What happens if you get out the military before you’re done paying back your military tax deferral?
Service members and civilian employees who intend to separate prior to April 1 will still be responsible for paying back the full amount they received through the military tax deferral.
Whatever remainder you owe upon separation will be automatically deducted from your final pay. This may offset any amount you expected to receive for selling back leave upon your separation.
If your final pay isn’t enough to cover the remainder of what you owe, you’ll still be on the hook for the repayment, but thus far, no guidance on exactly how it will be collected has been released.
Can you “opt out” of the military tax deferral?
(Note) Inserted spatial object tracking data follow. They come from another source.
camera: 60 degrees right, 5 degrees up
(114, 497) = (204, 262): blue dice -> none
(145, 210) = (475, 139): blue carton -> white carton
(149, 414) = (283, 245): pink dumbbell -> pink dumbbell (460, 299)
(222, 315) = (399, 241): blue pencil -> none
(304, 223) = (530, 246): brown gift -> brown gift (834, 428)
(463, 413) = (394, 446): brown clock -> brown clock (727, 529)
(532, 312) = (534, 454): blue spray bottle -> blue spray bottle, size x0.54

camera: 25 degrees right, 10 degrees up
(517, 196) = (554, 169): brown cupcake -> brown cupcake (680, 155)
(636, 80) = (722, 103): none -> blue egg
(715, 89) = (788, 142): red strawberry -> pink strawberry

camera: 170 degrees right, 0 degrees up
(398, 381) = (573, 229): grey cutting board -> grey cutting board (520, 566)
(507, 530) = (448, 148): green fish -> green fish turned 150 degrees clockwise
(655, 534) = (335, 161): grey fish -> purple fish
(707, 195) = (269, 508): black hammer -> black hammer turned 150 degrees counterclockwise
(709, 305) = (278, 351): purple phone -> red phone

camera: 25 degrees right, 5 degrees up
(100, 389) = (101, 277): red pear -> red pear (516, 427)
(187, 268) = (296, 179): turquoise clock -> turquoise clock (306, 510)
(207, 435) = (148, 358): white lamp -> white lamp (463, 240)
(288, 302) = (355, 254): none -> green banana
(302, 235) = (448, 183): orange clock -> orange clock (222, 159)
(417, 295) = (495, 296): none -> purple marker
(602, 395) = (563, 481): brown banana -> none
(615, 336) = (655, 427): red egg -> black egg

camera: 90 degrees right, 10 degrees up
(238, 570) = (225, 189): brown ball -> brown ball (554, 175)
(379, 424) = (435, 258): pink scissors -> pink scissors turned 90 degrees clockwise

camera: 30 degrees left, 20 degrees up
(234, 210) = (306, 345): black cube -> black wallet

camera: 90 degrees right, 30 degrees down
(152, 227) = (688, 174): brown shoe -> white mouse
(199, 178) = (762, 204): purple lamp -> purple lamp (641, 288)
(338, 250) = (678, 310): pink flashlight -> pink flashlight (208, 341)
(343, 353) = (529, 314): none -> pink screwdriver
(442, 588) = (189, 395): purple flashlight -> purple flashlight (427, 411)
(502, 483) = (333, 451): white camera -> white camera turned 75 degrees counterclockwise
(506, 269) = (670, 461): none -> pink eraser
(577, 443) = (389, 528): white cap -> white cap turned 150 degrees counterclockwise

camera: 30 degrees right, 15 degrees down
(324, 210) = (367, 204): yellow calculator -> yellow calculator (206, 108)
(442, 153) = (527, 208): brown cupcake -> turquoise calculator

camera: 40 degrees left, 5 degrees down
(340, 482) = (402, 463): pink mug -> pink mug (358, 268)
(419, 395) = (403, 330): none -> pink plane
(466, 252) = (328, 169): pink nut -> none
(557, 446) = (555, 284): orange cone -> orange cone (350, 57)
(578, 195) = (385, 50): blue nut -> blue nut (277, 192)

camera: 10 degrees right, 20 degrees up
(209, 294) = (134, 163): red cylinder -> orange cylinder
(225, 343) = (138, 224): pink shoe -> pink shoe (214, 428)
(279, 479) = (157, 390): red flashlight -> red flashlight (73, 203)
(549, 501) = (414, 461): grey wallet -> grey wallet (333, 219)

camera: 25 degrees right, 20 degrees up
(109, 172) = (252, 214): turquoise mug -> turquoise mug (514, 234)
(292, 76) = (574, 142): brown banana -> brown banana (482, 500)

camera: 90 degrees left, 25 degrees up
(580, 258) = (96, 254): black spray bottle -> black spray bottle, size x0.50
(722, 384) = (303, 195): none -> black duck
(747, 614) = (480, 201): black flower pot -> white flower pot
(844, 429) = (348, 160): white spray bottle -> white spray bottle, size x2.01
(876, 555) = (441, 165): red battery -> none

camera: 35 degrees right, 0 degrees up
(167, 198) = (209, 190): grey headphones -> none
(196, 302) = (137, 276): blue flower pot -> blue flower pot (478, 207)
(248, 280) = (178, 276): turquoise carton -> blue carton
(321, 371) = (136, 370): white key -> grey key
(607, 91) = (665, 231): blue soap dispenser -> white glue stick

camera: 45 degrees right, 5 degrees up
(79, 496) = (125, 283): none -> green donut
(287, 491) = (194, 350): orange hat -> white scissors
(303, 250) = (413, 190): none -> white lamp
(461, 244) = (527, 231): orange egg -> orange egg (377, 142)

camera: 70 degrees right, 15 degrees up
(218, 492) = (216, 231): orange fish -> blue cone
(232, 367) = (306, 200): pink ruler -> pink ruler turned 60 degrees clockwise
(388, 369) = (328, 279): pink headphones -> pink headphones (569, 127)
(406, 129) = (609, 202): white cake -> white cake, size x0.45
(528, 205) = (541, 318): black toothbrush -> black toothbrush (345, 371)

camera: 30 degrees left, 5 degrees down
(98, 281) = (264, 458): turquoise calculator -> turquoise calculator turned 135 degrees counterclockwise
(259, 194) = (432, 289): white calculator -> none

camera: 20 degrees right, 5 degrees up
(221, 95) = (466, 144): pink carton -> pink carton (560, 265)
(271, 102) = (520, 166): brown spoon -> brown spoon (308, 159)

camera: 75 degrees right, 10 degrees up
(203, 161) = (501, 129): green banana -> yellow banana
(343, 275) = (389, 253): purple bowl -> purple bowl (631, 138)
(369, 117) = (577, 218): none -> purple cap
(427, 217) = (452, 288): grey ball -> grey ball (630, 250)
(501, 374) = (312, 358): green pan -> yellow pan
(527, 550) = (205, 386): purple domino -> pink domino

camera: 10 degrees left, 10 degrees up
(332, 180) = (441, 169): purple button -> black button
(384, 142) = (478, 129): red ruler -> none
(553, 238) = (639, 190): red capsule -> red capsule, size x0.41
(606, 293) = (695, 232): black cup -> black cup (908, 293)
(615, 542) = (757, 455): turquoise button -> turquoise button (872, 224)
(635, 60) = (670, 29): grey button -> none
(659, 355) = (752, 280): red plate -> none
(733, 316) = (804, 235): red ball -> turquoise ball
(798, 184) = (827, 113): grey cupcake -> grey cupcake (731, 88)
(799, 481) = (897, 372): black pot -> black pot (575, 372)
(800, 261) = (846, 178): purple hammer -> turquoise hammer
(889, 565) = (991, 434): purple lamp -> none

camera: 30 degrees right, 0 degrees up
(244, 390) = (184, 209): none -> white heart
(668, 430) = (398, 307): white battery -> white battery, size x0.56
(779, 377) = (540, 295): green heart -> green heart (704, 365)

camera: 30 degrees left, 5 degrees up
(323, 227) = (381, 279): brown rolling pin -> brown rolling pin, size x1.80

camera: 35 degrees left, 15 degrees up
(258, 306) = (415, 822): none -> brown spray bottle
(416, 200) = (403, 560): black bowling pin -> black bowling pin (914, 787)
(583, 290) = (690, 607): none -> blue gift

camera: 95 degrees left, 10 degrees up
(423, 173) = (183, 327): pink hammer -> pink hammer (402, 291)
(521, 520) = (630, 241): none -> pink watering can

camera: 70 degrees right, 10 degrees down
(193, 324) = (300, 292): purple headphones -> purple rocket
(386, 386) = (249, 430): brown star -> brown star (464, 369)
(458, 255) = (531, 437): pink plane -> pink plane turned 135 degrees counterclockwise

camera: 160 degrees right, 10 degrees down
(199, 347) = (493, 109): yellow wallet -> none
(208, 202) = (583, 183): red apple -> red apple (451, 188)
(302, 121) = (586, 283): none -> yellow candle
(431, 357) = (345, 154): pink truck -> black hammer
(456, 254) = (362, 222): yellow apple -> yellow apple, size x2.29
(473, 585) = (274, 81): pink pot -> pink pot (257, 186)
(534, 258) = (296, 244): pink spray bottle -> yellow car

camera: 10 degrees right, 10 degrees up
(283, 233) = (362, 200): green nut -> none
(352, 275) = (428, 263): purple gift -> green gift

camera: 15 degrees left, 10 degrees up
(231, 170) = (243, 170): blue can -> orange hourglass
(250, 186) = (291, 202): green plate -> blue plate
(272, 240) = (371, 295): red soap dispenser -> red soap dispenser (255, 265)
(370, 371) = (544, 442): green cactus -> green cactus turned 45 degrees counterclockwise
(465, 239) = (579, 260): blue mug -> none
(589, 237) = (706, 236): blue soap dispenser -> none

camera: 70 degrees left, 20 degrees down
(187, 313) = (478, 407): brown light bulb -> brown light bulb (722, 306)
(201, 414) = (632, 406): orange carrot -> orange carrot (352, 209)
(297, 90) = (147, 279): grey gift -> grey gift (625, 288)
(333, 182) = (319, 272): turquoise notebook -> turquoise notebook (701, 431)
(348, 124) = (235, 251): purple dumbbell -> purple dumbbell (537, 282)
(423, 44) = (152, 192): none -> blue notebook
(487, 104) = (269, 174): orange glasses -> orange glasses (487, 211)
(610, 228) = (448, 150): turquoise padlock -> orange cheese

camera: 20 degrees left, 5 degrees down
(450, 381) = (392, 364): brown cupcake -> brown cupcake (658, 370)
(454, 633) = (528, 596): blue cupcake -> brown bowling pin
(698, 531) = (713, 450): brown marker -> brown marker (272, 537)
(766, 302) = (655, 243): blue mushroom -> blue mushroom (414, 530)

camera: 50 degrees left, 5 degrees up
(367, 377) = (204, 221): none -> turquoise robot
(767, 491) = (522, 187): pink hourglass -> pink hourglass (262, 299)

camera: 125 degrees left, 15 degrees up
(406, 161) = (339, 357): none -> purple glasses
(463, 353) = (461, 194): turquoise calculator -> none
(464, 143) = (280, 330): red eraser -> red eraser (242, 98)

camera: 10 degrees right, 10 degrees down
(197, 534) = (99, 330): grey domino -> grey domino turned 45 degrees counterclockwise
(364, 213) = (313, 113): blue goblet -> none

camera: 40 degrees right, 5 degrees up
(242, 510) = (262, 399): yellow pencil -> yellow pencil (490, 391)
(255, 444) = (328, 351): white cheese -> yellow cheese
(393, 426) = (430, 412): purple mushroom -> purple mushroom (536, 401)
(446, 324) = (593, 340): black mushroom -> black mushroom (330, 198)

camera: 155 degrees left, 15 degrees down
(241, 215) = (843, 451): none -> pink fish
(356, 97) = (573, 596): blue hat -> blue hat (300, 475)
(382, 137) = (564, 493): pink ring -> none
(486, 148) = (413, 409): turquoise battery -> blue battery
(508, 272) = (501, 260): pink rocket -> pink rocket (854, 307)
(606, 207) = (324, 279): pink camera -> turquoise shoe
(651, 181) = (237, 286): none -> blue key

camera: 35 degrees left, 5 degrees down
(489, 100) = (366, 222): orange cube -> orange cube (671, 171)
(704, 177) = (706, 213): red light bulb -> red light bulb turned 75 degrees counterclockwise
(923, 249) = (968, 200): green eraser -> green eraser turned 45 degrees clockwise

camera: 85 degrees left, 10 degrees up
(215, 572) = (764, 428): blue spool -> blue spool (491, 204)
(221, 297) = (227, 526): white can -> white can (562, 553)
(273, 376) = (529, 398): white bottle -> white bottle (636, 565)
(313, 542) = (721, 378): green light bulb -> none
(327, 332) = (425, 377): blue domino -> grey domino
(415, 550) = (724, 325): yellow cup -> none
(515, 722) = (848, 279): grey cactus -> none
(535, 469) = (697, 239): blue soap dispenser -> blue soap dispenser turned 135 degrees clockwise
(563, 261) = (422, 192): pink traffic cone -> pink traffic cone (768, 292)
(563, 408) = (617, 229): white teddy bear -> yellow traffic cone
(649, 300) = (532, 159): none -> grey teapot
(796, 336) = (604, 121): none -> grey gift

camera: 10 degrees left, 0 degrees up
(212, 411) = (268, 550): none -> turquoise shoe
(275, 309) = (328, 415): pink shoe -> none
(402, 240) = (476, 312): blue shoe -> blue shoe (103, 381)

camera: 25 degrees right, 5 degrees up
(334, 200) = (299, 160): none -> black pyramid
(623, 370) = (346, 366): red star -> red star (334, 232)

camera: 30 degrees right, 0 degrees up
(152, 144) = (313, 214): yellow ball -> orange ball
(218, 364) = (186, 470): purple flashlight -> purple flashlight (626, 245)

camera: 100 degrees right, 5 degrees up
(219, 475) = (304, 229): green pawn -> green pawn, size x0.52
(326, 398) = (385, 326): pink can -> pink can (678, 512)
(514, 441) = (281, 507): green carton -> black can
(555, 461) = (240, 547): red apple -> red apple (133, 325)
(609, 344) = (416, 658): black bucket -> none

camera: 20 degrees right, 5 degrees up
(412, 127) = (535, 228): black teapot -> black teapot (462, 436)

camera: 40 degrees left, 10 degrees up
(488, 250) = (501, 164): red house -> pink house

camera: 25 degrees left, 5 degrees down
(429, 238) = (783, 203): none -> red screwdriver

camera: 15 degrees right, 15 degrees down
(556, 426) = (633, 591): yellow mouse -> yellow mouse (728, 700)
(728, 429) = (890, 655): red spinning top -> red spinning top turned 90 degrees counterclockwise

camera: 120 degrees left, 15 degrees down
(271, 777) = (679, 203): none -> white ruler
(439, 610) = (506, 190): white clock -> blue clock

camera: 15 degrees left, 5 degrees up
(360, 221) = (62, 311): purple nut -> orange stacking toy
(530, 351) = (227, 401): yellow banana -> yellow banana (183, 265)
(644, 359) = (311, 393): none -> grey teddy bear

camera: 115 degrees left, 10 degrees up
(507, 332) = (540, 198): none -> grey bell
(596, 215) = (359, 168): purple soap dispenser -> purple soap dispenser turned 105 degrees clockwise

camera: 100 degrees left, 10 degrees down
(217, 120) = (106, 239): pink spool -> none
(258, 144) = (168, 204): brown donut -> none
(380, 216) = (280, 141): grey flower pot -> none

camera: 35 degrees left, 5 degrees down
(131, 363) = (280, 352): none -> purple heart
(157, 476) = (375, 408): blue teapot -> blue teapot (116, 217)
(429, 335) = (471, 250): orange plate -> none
Most service members fall under that basic pay guideline of $8,666.66 per month, with the exception of some senior enlisted and officer pay grades. Those who fall under that monthly basic pay amount will automatically see the change in their deductions for remainder of the year.
“Unfortunately, neither military members nor civilian employees are eligible to opt-out of the deferral,” said JoAnne Bass, Chief Master Sergeant for the U.S. Air Force. “The extra money we will get over the next few months will be paid back next year.”